[Opening Selected extract section]
Equity Raises Signal HFC Confidence

When a major HFC announces a large equity raise — whether through a QIP or a rights issue — it typically signals management's confidence in the growth pipeline. For borrowers, this is positive news: a well-capitalised HFC is more likely to compete aggressively on loan pricing and product innovation (flexible EMIs, step-up structures, top-up facilities) than one operating close to its regulatory capital floor.

NHB Refinance: The Affordable Housing Multiplier

For borrowers in the EWS and LIG categories — those most dependent on affordable housing finance — NHB's refinance window is a critical subsidy mechanism. HFCs that access NHB refinance at concessional rates (often 50–100 basis points below market rates) are able to pass on a meaningful cost benefit to borrowers in the ₹5–15 lakh loan ticket size range. This is the segment where HFCs like Aavas, Home First Finance, and Aptus Value Housing have carved a significant niche, and their ability to access NHB lines is a competitive differentiator.

Foreign Capital and the Cost-of-Funds Equation

As Singapore has emerged as the top FDI source for India in recent periods, the role of foreign capital — both equity and debt — in the HFC ecosystem deserves attention. Several large HFCs have issued USD-denominated bonds in international markets or attracted FPI investment into their rupee bonds. While this diversifies their liability base, it also introduces currency risk. HFCs typically use cross-currency swaps and forward contracts to hedge this exposure, adding a layer of cost that must be factored into overall funding economics.

Conclusion: Why Savvy Borrowers Should Watch HFC Balance Sheets

The journey from an HFC raising ₹1,000 crore through a bond issuance in Mumbai to a first-time homebuyer in Pune receiving a ₹40 lakh home loan is neither linear nor simple. It passes through a maze of regulatory requirements, market conditions, investor appetite, and internal credit assessments. Yet the connection is direct and powerful.

For Indian banking professionals and informed borrowers, the key takeaways are clear. First, HFCs that maintain strong CRAR ratios, diversified liability structures, and active securitisation programmes are better positioned to offer competitive and consistent home loan products. Second, regulatory oversight by RBI — supported by NHB's developmental mandate — has significantly improved the structural resilience of the HFC sector since the turbulence of 2018–19. Third, the evolution of instruments like mortgage-backed securities, green bonds for affordable housing, and ECBs is gradually deepening the funding toolkit available to HFCs, with long-term benefits for credit availability.

As India's urban population continues to grow and the aspiration for homeownership deepens across income segments, the ability of HFCs to raise capital efficiently, responsibly, and at scale will remain one of the most consequential dynamics in the country's financial system. Understanding this machinery — from NHB refinance lines to SEBI-regulated NCD listings — is essential for anyone serious about Indian housing finance.
[Closing Selected extract section]
| Exercise brief |
Using the text on housing finance company funding, explain in one to three sentences why issuing USD-denominated bonds adds to an HFC's funding costs.
[Opening Available data section]
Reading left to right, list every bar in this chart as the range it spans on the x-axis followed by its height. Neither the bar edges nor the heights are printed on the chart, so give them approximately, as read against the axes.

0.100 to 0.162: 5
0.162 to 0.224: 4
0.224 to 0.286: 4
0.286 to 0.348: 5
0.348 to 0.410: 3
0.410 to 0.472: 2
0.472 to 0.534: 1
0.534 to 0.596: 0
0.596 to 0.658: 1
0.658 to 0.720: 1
[Closing Available data section]
| Answer for this exercise |
Raising money in foreign currency exposes an HFC to currency risk. HFCs usually hedge that risk with cross-currency swaps and forward contracts, and these add a layer of cost that has to be counted in overall funding economics.